To write more naturalistic characters? Have you ever heard anybody ever in the entire history of your lifetime use the expression "give their eyeteeth for something" spoken by someone who was NOT a character on television?

This is an expression primarily only used on television by fictional characters. Yet this line (as well as the entire episode) was written by Rick Berman and Brannon Braga. Yeah, this is real life style of talking.

Squeaky the Mouse
Next week on an all-new episode of Enterprise, Archer finds his squeak!

So we get to see Archer crawling on his floor looking for a squeak he insists he keeps hearing. Do you think he'll ever find it? Do you think it will ever be brought up again? No!

In the early episodes of Voyager, as well as Deep Space 9 and NexTrek, they would often place the characters in pointless scenes like this just to stall time and to fill in space. Archer crawling on the floor looking for his squeak is just like something we would have saw first-season Torres doing in Engineering or first-season Janeway doing in her Ready Room. I remember a pointless scene of first-season Riker watching holographic women play the harp.

Perhaps if they replaced Sato's Slug with an alien hampster that got loose, not only would we have had the fun of watching Sato and Dr. Neelix continously trying to find the scurrying hampster before Captain Archer learns an alien rodent is loose on his ship, but Archer could have found that the squeak was from the hampster living under his floorboards. Watching his dog Porthos sensing something under the floor and barking wildly at an unseen creature moving around under the floor would have been great.

Instead we get a slug that we neither care about nor see the crew first discover it, and a squeak that is never solved and never will be.

Archer with an alien Oh, you didn't want to see that, did you?
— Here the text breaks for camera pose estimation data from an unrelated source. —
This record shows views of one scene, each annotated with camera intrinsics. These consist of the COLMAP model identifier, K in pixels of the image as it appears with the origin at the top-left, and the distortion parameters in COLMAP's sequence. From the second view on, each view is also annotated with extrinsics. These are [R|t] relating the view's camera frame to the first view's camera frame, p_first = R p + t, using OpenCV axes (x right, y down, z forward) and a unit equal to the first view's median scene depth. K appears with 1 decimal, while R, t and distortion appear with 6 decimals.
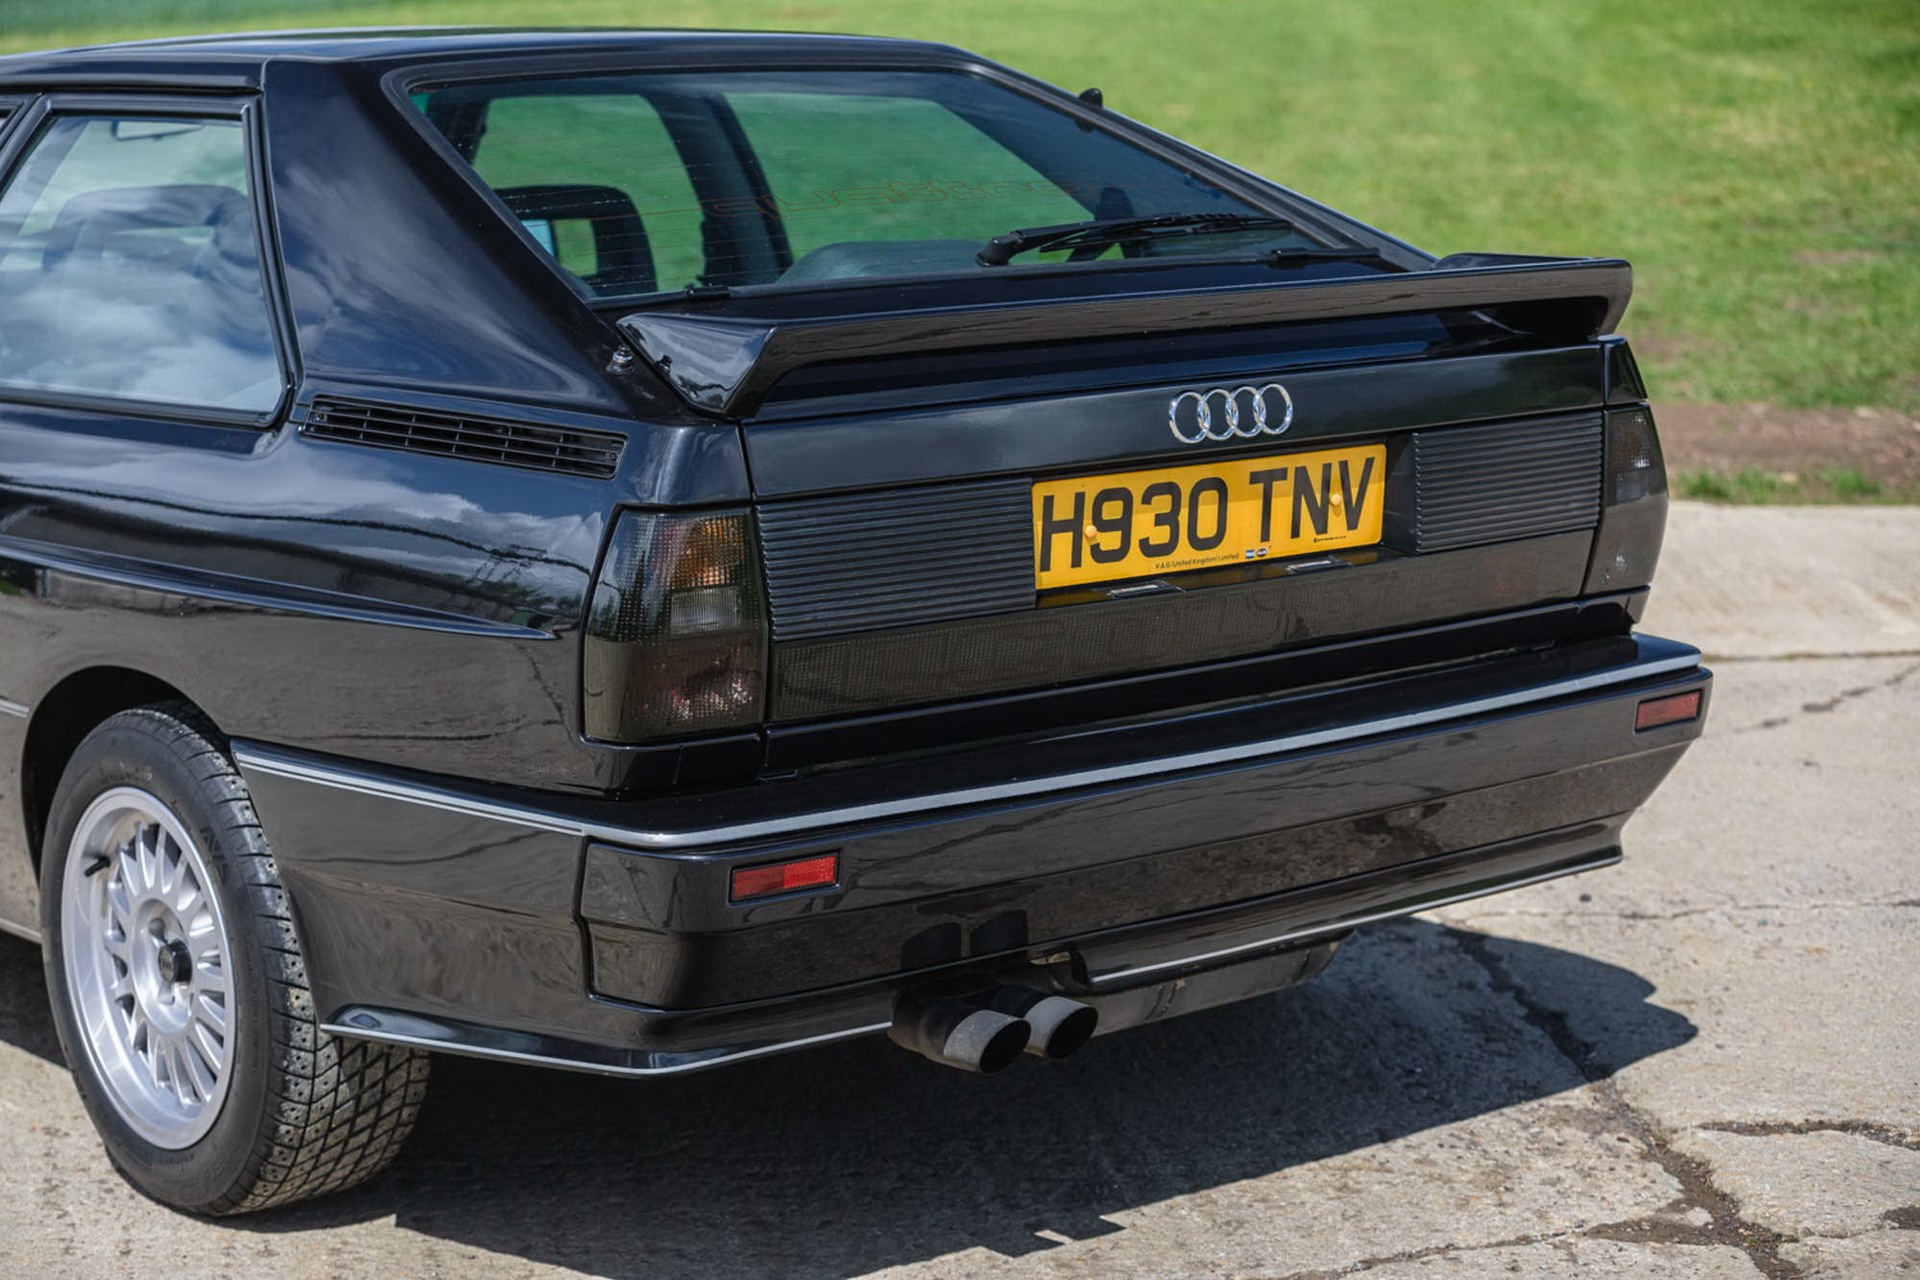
lens RADIAL K [[4197.9, 0, 960.0], [0, 4197.9, 640.0], [0, 0, 1]] dist [-0.281604, 0.041839]
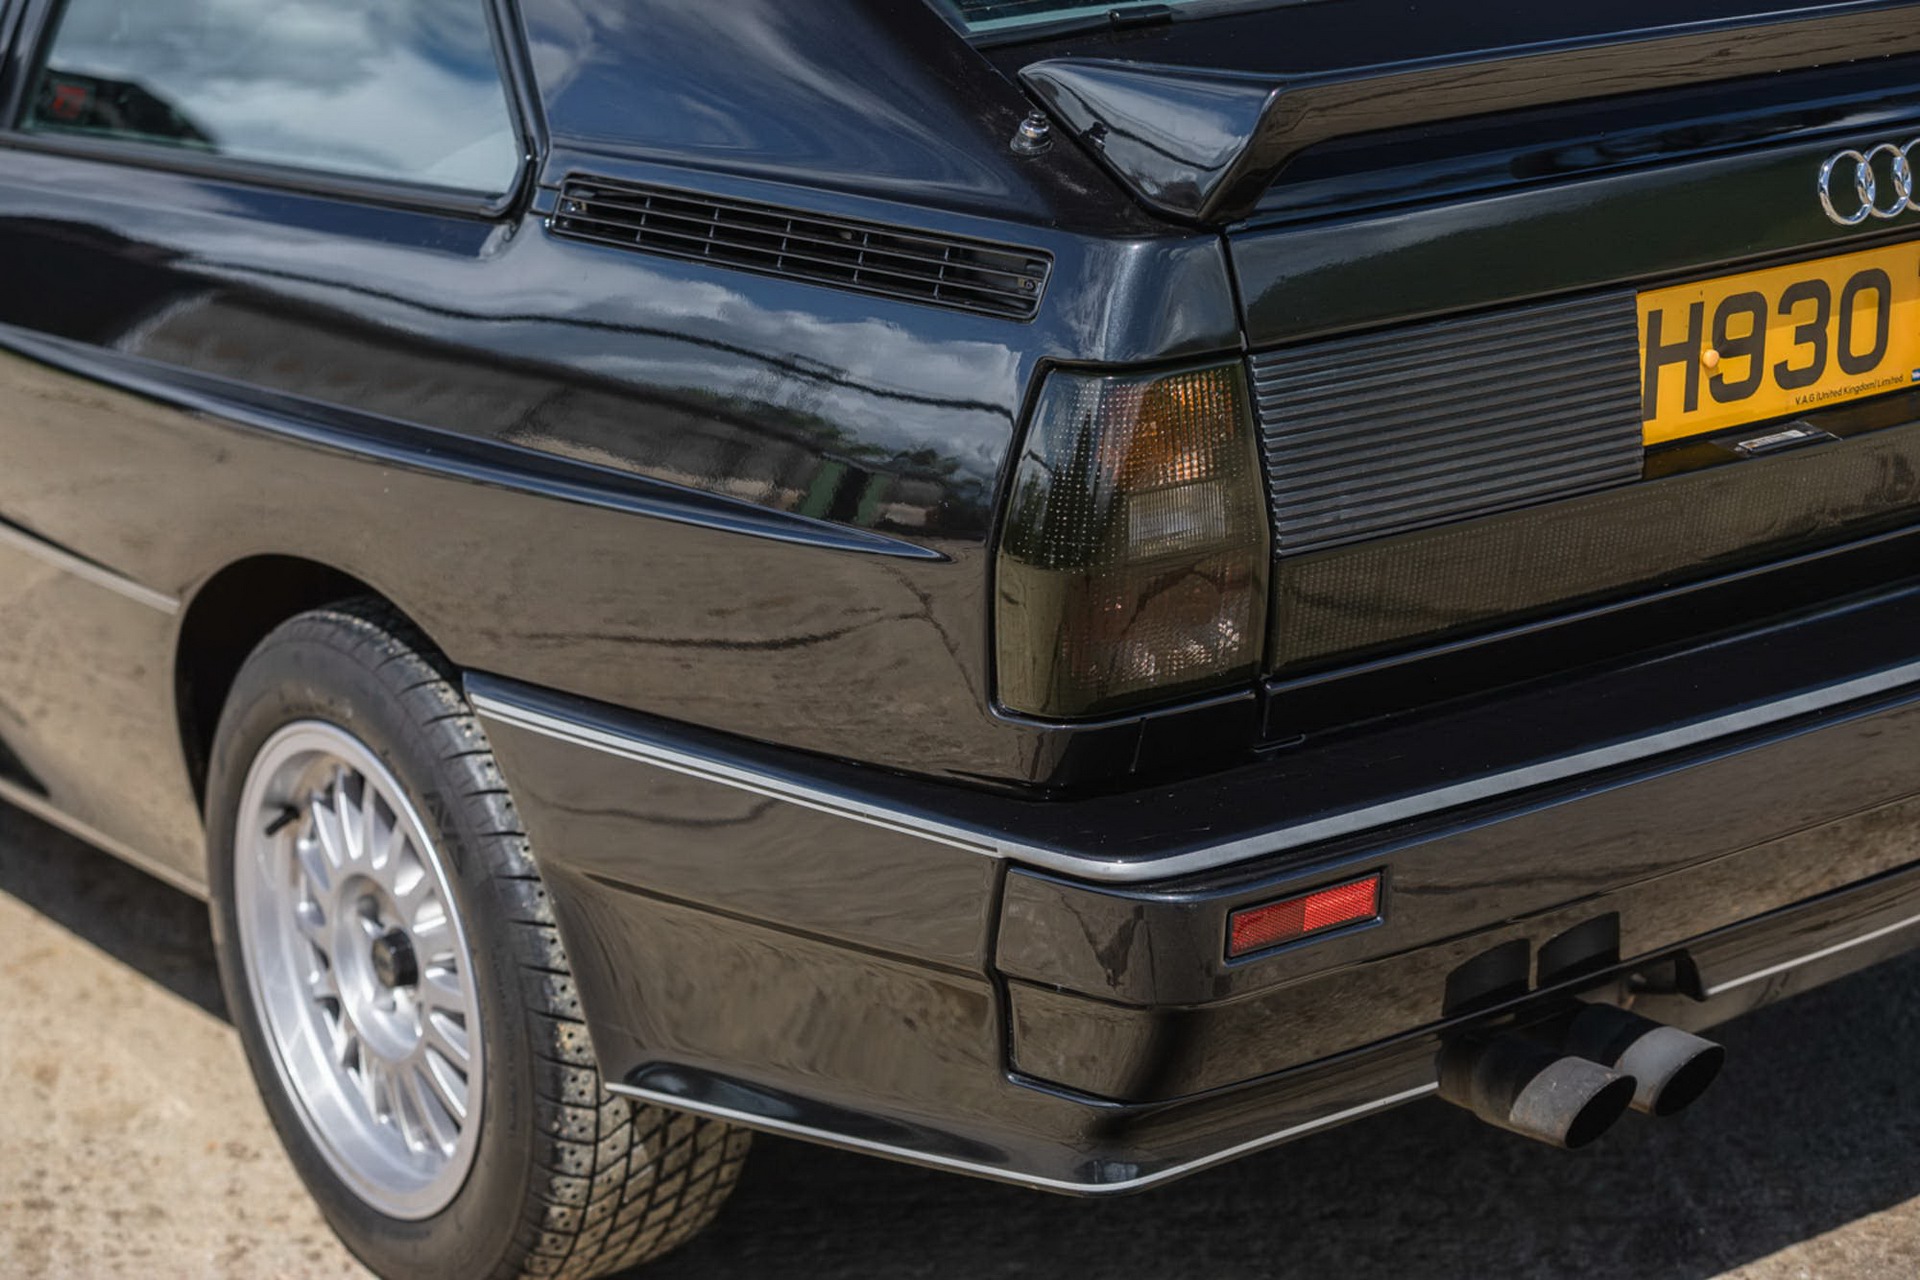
lens RADIAL K [[4197.9, 0, 960.0], [0, 4197.9, 640.0], [0, 0, 1]] dist [-0.281604, 0.041839]
pose [[0.998409, -0.019863, -0.052775, -0.054165], [0.025126, 0.994567, 0.101017, -0.049750], [0.050482, -0.102182, 0.993484, 0.303896]]
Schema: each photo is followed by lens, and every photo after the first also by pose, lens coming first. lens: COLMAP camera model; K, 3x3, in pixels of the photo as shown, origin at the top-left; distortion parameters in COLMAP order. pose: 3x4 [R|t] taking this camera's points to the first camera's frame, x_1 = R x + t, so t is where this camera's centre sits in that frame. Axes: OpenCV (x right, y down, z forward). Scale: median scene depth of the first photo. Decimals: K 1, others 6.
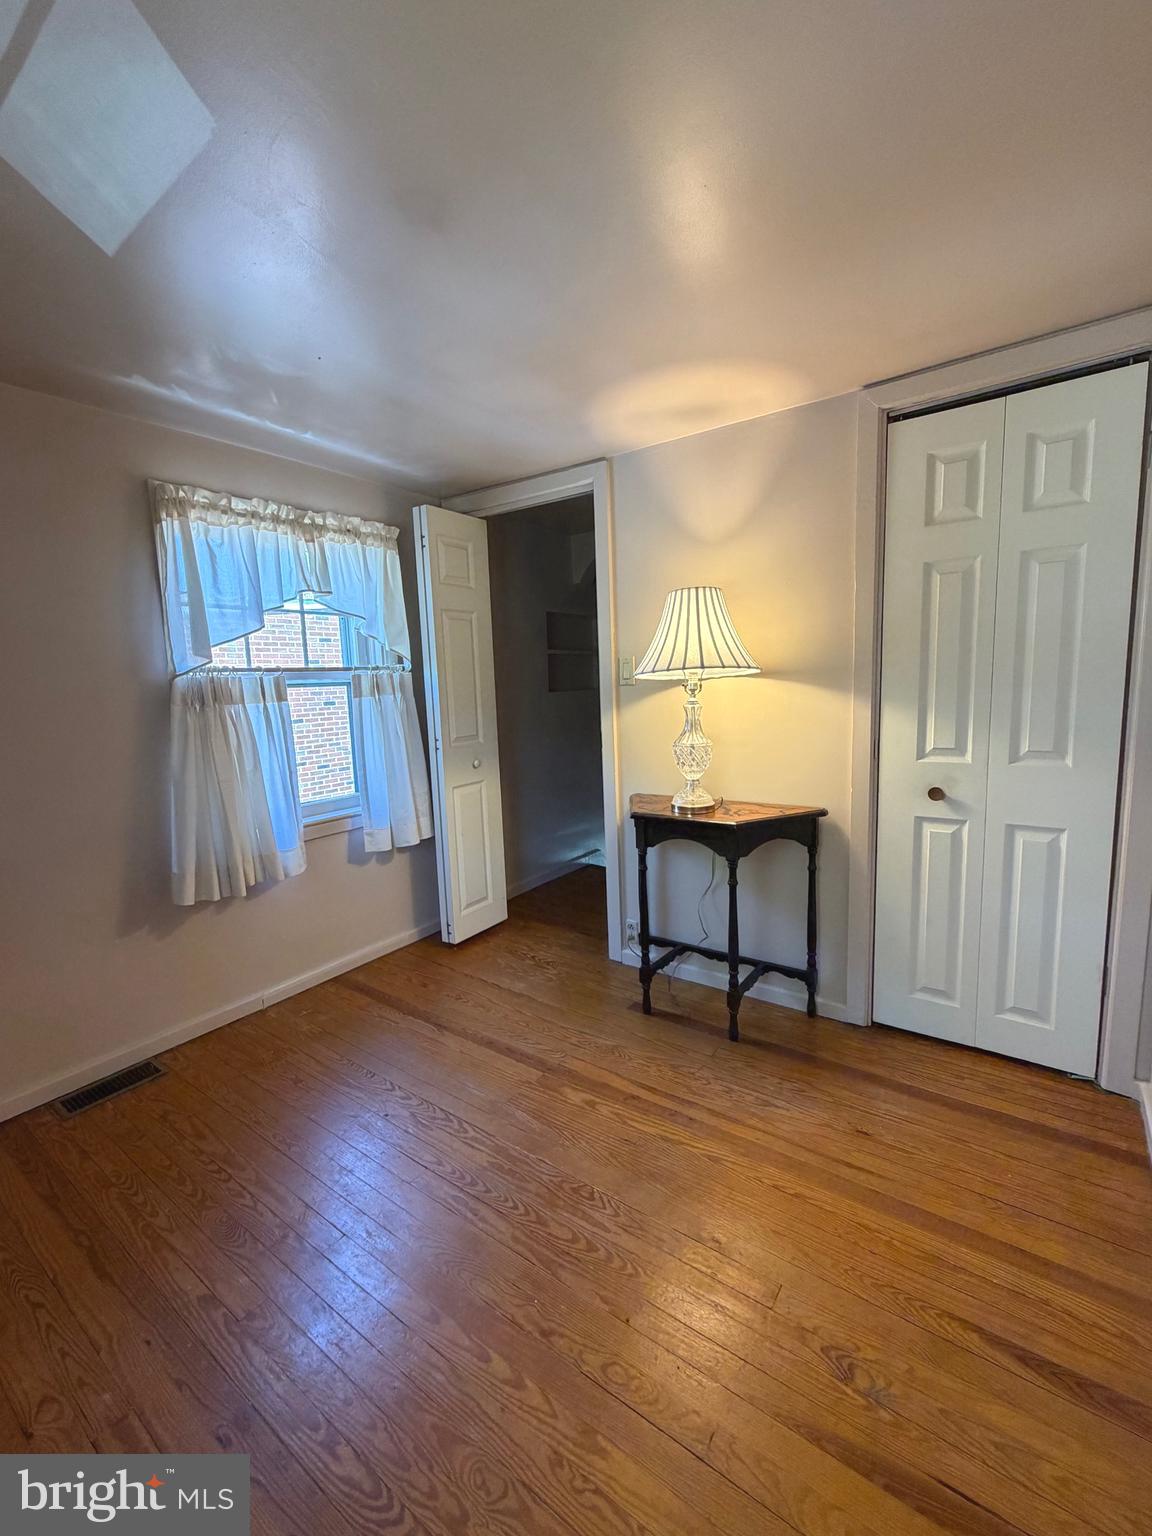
lens RADIAL K [[625.1, 0, 574.1], [0, 625.1, 770.4], [0, 0, 1]] dist [-0.000120, -0.000028]
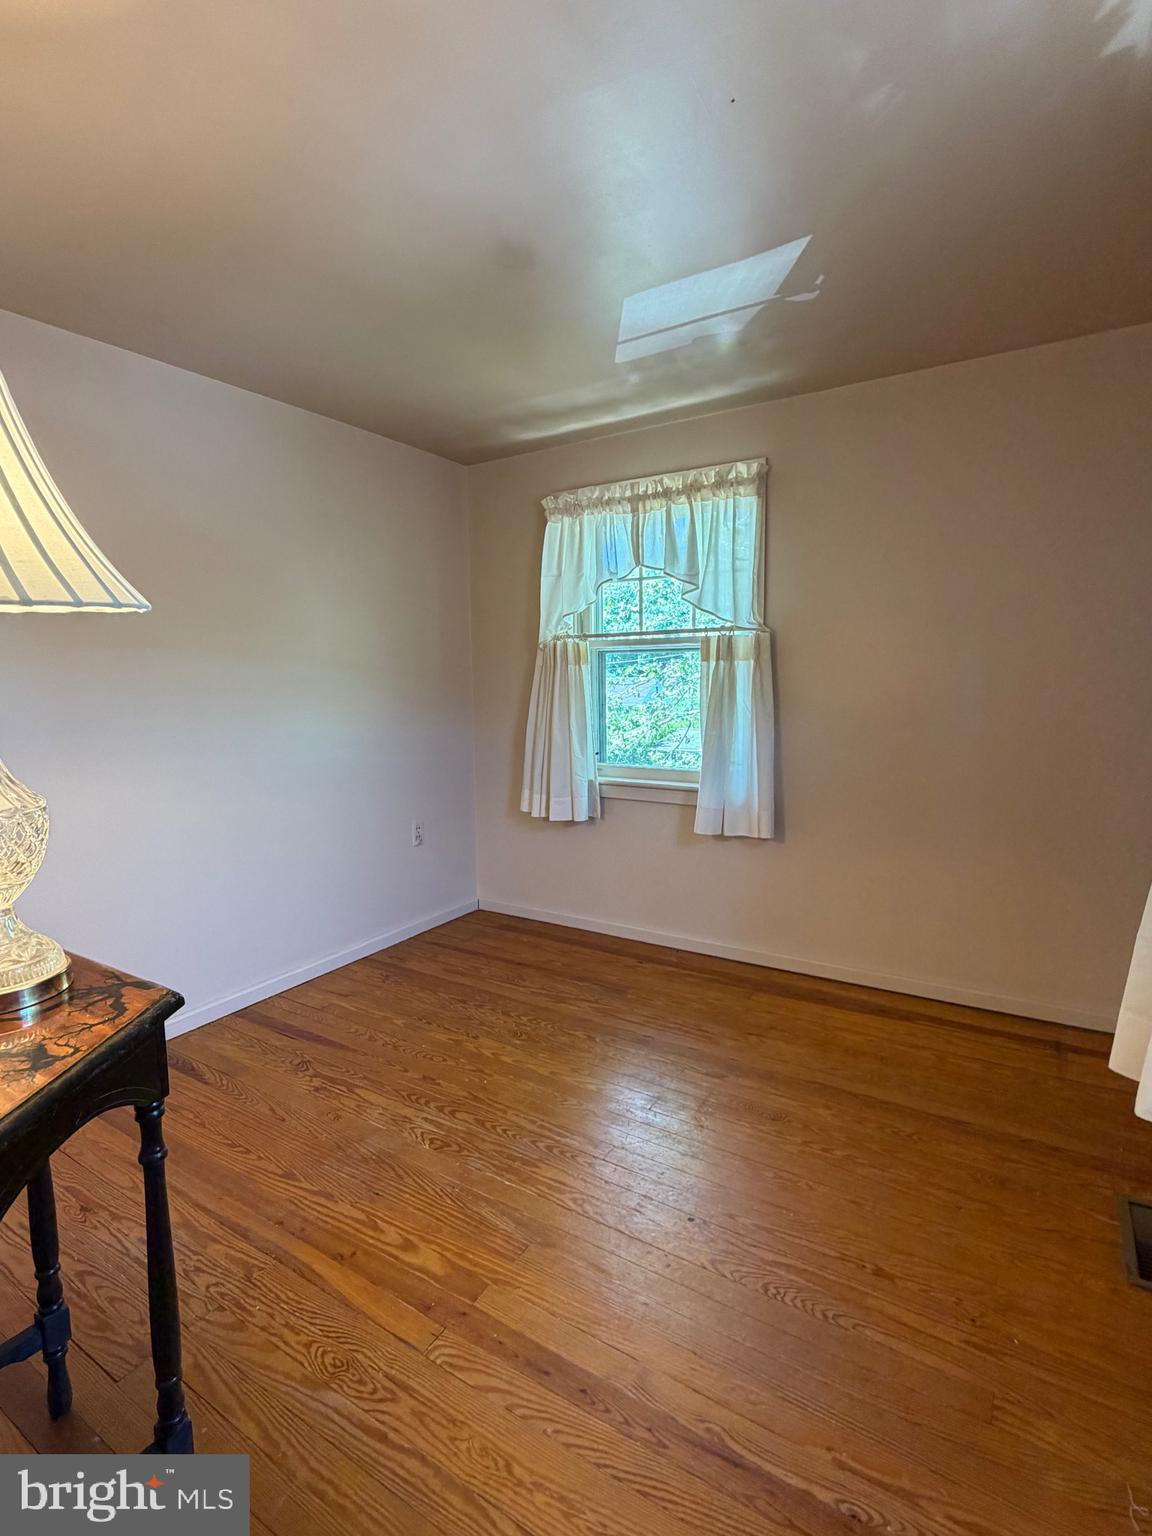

"Captain's Starlog. After we saved the aliens, we made peaceful contact with them off screen. They then invited us over for dinner, we exchanged information, they gave us medals, helped fix my floor's squeak, and made me an official Ambassador to their people, off screen. They gave us new ideas, a dictionary so Sato can talk to them in the future, and even saved the life of Phlox's slug, all off screen of course. It was our true first contact out here in space, a momentous occasion, and I'm sure the Admirals at home will be thrilled with the new information we transmit back to them - off screen. Archer out."
The Captain's Log was meant to act as a tool for writers to advance the story, fill in gaps, or to bring the viewers up to speed on current events. It was NOT meant to be used to conclude the story off screen and tell us about all these major events that we unfortunately never see play out due to stupid writers. Sadly, that was exactly how this episode was concluded.

The first contact that Enterprise ever made on their own, and it's told to us via a voice over. Good one B&B. That's exactly what we wanted.